*Task to complete*
Using the records beneath, say how many lines contain the word "Māori", without comment.

*Dataset records*
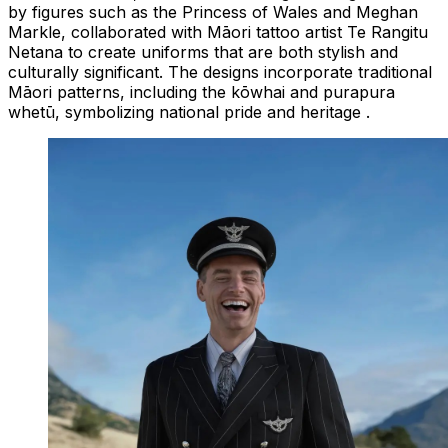
by figures such as the Princess of Wales and Meghan
Markle, collaborated with Māori tattoo artist Te Rangitu
Netana to create uniforms that are both stylish and
culturally significant. The designs incorporate traditional
Māori patterns, including the kōwhai and purapura
whetū, symbolizing national pride and heritage .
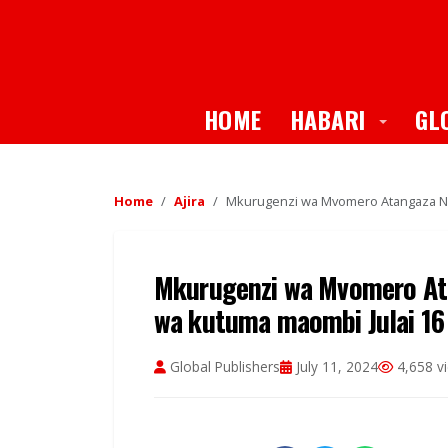
Toggle
HOME
HABARI
GL
Home
Ajira
Mkurugenzi wa Mvomero Atangaza Naf
Mkurugenzi wa Mvomero Ata
wa kutuma maombi Julai 16
Global Publishers
July 11, 2024
4,658 v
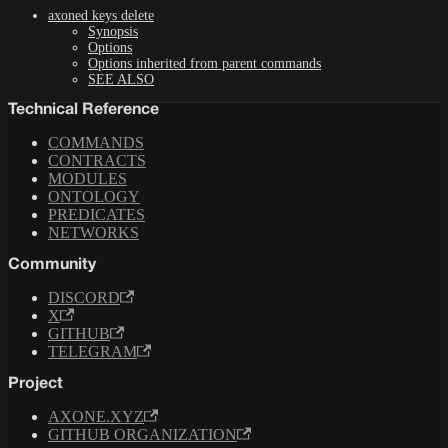
axoned keys delete
Synopsis
Options
Options inherited from parent commands
SEE ALSO
Technical Reference
COMMANDS
CONTRACTS
MODULES
ONTOLOGY
PREDICATES
NETWORKS
Community
DISCORD
X
GITHUB
TELEGRAM
Project
AXONE.XYZ
GITHUB ORGANIZATION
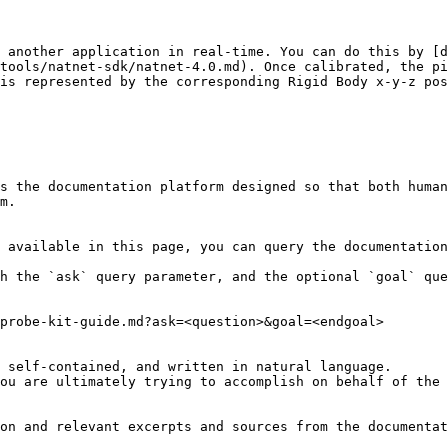
 another application in real-time. You can do this by [d
tools/natnet-sdk/natnet-4.0.md). Once calibrated, the pi
is represented by the corresponding Rigid Body x-y-z pos
s the documentation platform designed so that both human
m.

 available in this page, you can query the documentation
h the `ask` query parameter, and the optional `goal` que
probe-kit-guide.md?ask=<question>&goal=<endgoal>

 self-contained, and written in natural language.

ou are ultimately trying to accomplish on behalf of the 
on and relevant excerpts and sources from the documentat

*Solved problem*
2